• [ÉNONCÉ DU PROBLÈME 1]
Répondez à ces questions d'après l'article sur l'industrie de l'emballage :
(a) Quel poste Suzie Dubé occupe-t-elle chez Agro Québec ?
(b) Combien d'employés compte la PME Idéal Canne ?
(c) Quelle somme Imprimerie Ste-Julie a-t-elle investie pour acquérir la technologie Linerless ?
• [ÉNONCÉ DU PROBLÈME 2] Poursuivez l'article sur l'industrie de l'emballage au Québec à partir de sa dernière phrase.

• [TEXTE FOURNI]
+ + + +
La fabrication locale des composants de produits d'emballage fait partie des solutions innovantes pour l'avenir. (Photo:123RF)
INDUSTRIE DE L’EMBALLAGE. Repenser les emballages incite tous les acteurs de cette industrie, mais aussi les entreprises clientes, à faire preuve d’innovation afin de proposer des solutions réellement écoresponsables.
Favoriser des emballages dont les composants sont fabriqués localement, et dont on connaît les débouchés postconsommation, fait partie des solutions innovantes que salue l’équipe d’Agro Québec, un organisme qui accompagne les entreprises agroalimentaires dans leur positionnement stratégique, marketing et de commercialisation.
Sa principale conseillère, Suzie Dubé, se réjouit d’ailleurs de l’intérêt d’Investissement Québec à encourager le développement d’un réseau de fournisseurs de proximité et à vouloir aider les fabricants d’emballage à rapatrier leurs productions dans la province.
La beauceronne Idéal Canne, qui a rapatrié sa production de contenants de sirop d’érable de la Chine dans ses installations de La Guadeloupe, au printemps 2022, en est un exemple. Seule entreprise manufacturière canadienne à offrir ce type de boîte de conserve, la PME de 45 employés a bénéficié d’une aide gouvernementale de 1,2 million de dollars (M$) pour se doter d’une chaîne de montage pouvant produire jusqu’à 100 millions de « cannes de sirop » et de boîtes de conserve par année. « D’autres usines de conserves pourraient d’ailleurs voir le jour au Québec d’ici les deux prochaines années », annonce Suzie Dubé.
De meilleures étiquettes
L’investissement privé de 1 M$ d’Imprimerie Ste-Julie pour acquérir la technologie Linerless, de l’entreprise britannique Ravenwood, s’inscrit, lui aussi, parmi les efforts d’offrir des produits d’emballages locaux. « Ce procédé exclusif au Canada, qui permet de produire une nouvelle génération d’étiquettes destinées aux produits frais et surgelés, a l’avantage de réduire l’utilisation de colle et de silicone à plus de 80 % », soutient Éric Thibault, directeur du développement des affaires de l’imprimerie spécialisée dans les étiquettes autocollantes.
+ + + +
• [Entrées de disposition spatiale]
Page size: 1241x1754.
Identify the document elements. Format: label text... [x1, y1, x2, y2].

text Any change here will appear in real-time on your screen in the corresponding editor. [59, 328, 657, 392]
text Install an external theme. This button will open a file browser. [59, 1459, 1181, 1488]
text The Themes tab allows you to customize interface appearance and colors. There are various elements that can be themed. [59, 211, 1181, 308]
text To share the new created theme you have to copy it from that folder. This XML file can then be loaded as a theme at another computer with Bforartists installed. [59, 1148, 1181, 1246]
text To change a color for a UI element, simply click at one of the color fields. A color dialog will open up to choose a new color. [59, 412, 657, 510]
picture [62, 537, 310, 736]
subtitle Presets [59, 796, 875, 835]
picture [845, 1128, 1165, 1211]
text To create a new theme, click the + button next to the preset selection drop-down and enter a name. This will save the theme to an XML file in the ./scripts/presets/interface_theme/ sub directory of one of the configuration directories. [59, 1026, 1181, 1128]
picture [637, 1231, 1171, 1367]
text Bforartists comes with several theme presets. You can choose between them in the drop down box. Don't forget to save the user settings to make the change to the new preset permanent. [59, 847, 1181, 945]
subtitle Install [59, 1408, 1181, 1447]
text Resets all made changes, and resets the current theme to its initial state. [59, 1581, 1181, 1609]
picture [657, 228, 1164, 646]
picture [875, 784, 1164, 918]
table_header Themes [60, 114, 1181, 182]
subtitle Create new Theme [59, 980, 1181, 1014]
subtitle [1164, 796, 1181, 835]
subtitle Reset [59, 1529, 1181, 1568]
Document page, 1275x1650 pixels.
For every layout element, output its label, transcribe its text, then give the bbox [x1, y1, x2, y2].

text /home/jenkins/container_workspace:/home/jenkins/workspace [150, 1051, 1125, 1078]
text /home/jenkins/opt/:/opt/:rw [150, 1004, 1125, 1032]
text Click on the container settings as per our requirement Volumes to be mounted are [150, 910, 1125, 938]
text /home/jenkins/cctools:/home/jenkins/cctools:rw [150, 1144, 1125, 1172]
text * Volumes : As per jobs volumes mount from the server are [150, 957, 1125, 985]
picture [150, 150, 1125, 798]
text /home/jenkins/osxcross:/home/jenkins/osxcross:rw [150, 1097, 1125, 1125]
+ + + +
• [RÉPONSE 1]
(a) Elle en est la principale conseillère.
(b) Elle compte 45 employés.
(c) Elle a investi 1 M$.

• [RÉPONSE 2]
« Le centre de tri de Drummondville, qui collabore avec Cascades Environnement, nous a fourni un document qui certifie la recyclabilité de nos étiquettes en papier », ajoute-t-il. En fonction des vertus recyclables du nouveau procédé, le gestionnaire prévoit engendrer des ventes d’au moins 1 M$ par an au cours des six prochaines années. Une dizaine de clients, notamment dans le domaine du prêt-à-manger, des protéines et des fruits et légumes, ont déjà commencé à utiliser les nouvelles étiquettes plus écologiques, précise-t-il.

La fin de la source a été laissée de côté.